Pontifícia Universidade Católica do Paraná, Curitiba, Brazil.
Ghent University Hospital, Nephrology Division, Gent, Belgium.
Sci Rep. 2019 Jul 15;9(1):10236. doi: 10.1038/s41598-019-46724-5.
Intermediate (CD14CD16) monocytes have important pro-inflammatory and atherogenic features and are increased in patients with chronic kidney disease (CKD). The present study aims to elucidate the role of the uremic milieu and of platelet activation in monocyte differentiation. Monocyte subtypes were analyzed in CKD patients (n = 193) and healthy controls (n = 27). Blood from healthy controls (Ctrl; n = 8) and hemodialysis patients (HD; n = 8) was centrifuged, and plasma (pl) was exchanged between Ctrl and HD (Ctrlcells/HDpl and HDcells/Ctrlpl) or reconstituted as original (Ctrlsham and HDsham) and incubated for 24 h (T24). Monocyte differentiation and platelet aggregation to monocytes (MPA) was assessed by flow cytometry. Especially, a higher proportion of CD14CD16 monocytes was found in hemodialysis (HD) patients (p < 0.01). In plasma exchange experiments, Ctrl cells/HD pl T24 showed an increased percentage of CD14CD16 monocytes versus Ctrl sham (33.7% ± 15 vs. 15.7% ± 9.6; P < 0.005), comparable to the level of CD14CD16 monocytes in the HD sham condition. The percentage of CD14CD16 monocytes was lowered by suspending HD cells in Ctrl pl (18.4% ± 7.8 vs. 36.7% ± 15 in HD sham; P < 0.005) reaching the level of the Ctrl sham condition (15.7% ± 9.6). A mixture of uremic sulfates increased CD14CD16 monocytes compared to control (19.8 ± 9.6% vs. 15.8 ± 10.9%; P < 0.05), paralleled by a rise MPA. Blocking MPA by abciximab, a potential therapeutic strategy, or anti-CD62P did not inhibit differentiation towards the CD14CD16 monocytes. In conclusion, in the present cohort, CD14CD16 monocytes are especially increased in HD patients and this can at least in part be attributed to the presence of the uremic milieu, with uremic sulfates inducing a reversible shift towards pro-inflammatory CD14CD16 monocytes.

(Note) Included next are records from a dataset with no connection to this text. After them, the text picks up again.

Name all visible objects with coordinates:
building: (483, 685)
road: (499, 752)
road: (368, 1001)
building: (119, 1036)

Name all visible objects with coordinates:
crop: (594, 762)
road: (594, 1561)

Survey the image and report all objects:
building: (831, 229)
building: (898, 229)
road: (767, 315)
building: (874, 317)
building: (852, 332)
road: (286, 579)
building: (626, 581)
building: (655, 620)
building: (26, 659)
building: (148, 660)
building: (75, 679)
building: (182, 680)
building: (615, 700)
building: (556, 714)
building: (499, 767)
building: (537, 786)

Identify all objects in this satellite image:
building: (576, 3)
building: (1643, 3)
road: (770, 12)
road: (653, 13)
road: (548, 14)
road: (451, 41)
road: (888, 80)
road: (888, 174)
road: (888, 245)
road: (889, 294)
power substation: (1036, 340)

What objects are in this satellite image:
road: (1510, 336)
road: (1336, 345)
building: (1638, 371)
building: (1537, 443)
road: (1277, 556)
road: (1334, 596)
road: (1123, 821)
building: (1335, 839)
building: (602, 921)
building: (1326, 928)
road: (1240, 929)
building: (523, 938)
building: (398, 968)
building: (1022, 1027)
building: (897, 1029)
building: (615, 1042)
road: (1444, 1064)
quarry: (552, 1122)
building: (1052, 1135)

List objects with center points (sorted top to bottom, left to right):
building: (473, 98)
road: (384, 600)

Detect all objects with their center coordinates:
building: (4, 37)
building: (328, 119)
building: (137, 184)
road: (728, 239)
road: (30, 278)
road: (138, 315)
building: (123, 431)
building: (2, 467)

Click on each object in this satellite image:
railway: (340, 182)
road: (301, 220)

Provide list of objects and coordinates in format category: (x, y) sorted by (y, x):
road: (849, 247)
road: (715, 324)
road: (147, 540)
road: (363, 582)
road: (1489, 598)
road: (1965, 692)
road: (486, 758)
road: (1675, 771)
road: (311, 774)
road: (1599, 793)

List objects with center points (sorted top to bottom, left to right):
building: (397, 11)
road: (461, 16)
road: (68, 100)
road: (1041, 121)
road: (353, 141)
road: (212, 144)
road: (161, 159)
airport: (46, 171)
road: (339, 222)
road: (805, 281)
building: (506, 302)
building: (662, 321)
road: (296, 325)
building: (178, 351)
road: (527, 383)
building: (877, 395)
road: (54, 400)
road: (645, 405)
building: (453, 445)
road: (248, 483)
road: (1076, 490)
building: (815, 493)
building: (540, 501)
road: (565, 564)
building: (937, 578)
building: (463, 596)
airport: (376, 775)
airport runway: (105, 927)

中间型(CD14CD16)单核细胞具有重要的促炎和动脉粥样硬化特性,并且在慢性肾脏病(CKD)患者中增加。本研究旨在阐明尿毒症环境和血小板活化在单核细胞分化中的作用。分析了 193 例 CKD 患者和 27 例健康对照者的单核细胞亚型。从健康对照者(Ctrl;n=8)和血液透析患者(HD;n=8)中离心血液,并且在 Ctrl 和 HD 之间交换血浆(pl)(Ctrlcells/HDpl 和 HDcells/Ctrlpl)或重建为原始(Ctrlsham 和 HDsham)并孵育 24 小时(T24)。通过流式细胞术评估单核细胞分化和血小板对单核细胞的聚集(MPA)。特别是,在血液透析(HD)患者中发现更高比例的 CD14CD16 单核细胞(p<0.01)。在血浆交换实验中,与 Ctrl sham 相比,Ctrl cells/HD pl T24 显示出增加的 CD14CD16 单核细胞百分比(33.7%±15 对 15.7%±9.6;P<0.005),与 HD sham 条件下 CD14CD16 单核细胞的水平相当。将 HD 细胞悬浮在 Ctrl pl 中可降低 CD14CD16 单核细胞的百分比(18.4%±7.8 对 HD sham 中的 36.7%±15;P<0.005),达到 Ctrl sham 条件的水平(15.7%±9.6)。与对照相比,混合尿毒症硫酸盐增加了 CD14CD16 单核细胞(19.8%±9.6%对 15.8%±10.9%;P<0.05),同时 MPA 升高。用潜在治疗策略 abciximab 或抗 CD62P 阻断 MPA 并不能抑制向 CD14CD16 单核细胞的分化。总之,在本队列中,CD14CD16 单核细胞在 HD 患者中特别增加,这至少部分归因于尿毒症环境的存在,尿毒症硫酸盐诱导向促炎 CD14CD16 单核细胞的可逆转变。